En ese momento se produjo la fractura total de la caja de transmisión. Instantáneamente los galones de aceite lubricante se convirtieron en una nube grasosa detrás del cubo del rotor, y los delicados engranajes empezaron a romperse unos a otros. En el panel de mando se encendió una luz intermitente de alarma. Marcks y el copiloto de inmediato tendieron las manos para cortar la potencia a los tres motores. No hubo tiempo suficiente. La transmisión pareció inmovilizarse, pero la potencia de los tres motores la destrozó. Los pedazos irregulares atravesaron sus alojamientos de seguridad y desgarraron la parte anterior de la aeronave.

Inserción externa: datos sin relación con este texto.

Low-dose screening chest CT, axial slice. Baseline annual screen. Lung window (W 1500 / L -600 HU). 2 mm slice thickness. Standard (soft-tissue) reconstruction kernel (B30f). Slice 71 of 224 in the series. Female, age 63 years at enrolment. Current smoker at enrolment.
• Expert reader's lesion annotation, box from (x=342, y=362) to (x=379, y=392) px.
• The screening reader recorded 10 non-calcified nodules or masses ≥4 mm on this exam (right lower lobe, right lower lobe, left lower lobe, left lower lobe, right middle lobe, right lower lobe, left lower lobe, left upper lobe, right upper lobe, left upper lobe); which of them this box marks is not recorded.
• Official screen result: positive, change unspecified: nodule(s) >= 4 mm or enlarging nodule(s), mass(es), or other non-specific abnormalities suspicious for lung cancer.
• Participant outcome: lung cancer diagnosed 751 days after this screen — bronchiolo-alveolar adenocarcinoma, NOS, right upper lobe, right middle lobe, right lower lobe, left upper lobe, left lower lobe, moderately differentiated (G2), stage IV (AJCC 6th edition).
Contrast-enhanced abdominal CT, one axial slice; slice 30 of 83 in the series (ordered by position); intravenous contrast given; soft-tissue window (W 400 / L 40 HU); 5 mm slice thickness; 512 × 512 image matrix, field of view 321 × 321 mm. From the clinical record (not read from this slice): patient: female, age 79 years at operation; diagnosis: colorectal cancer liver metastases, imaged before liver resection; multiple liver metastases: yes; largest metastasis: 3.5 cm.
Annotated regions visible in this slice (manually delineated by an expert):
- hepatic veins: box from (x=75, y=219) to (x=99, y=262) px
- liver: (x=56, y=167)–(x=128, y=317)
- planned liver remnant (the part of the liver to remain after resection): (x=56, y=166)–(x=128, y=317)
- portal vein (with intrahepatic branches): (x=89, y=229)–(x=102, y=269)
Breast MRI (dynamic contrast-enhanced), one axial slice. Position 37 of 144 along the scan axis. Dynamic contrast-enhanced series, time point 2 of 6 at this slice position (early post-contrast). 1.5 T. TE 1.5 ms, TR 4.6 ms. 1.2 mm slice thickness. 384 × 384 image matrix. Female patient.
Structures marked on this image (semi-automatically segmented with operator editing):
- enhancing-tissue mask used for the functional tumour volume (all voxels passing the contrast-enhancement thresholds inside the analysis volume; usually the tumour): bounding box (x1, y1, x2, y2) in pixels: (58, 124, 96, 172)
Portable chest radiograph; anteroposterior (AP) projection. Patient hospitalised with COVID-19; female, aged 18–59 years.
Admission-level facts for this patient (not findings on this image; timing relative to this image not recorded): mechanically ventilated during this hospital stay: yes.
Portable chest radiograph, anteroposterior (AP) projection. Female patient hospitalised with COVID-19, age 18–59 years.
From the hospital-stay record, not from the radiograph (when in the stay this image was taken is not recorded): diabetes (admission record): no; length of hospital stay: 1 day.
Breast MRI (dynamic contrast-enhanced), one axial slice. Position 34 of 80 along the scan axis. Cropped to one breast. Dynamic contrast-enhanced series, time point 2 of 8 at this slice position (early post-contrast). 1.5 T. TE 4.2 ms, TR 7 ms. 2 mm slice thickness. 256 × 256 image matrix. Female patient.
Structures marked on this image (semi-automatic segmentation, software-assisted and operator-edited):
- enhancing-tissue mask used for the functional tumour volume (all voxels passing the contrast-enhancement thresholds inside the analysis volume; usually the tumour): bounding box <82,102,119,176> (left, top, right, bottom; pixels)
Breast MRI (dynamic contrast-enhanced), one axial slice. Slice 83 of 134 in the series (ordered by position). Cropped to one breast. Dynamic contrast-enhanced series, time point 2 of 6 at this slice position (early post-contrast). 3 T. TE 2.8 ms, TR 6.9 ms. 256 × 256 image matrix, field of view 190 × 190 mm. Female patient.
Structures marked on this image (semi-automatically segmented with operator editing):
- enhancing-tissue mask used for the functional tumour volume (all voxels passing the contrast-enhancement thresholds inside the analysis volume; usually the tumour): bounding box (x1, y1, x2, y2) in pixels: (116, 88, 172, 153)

El movimiento del rotor hizo girar sin control el fuselaje del Stallion, mientras caía rápidamente. Dos de los hombres ubicados atrás, que habían soltado sus cinturones de seguridad, fueron desprendidos de sus asientos y rodaron hacia delante.

—MAYDAY MAYDAY MAYDAY,[15] aquí, Juliet 6 —llamó el copiloto. El cuerpo del capitán Marcks estaba caído sobre los mandos, con una mancha oscura en la parte posterior del cuello—. Nos caemos, nos caemos. MAYDAY MAYDAY MAYDAY.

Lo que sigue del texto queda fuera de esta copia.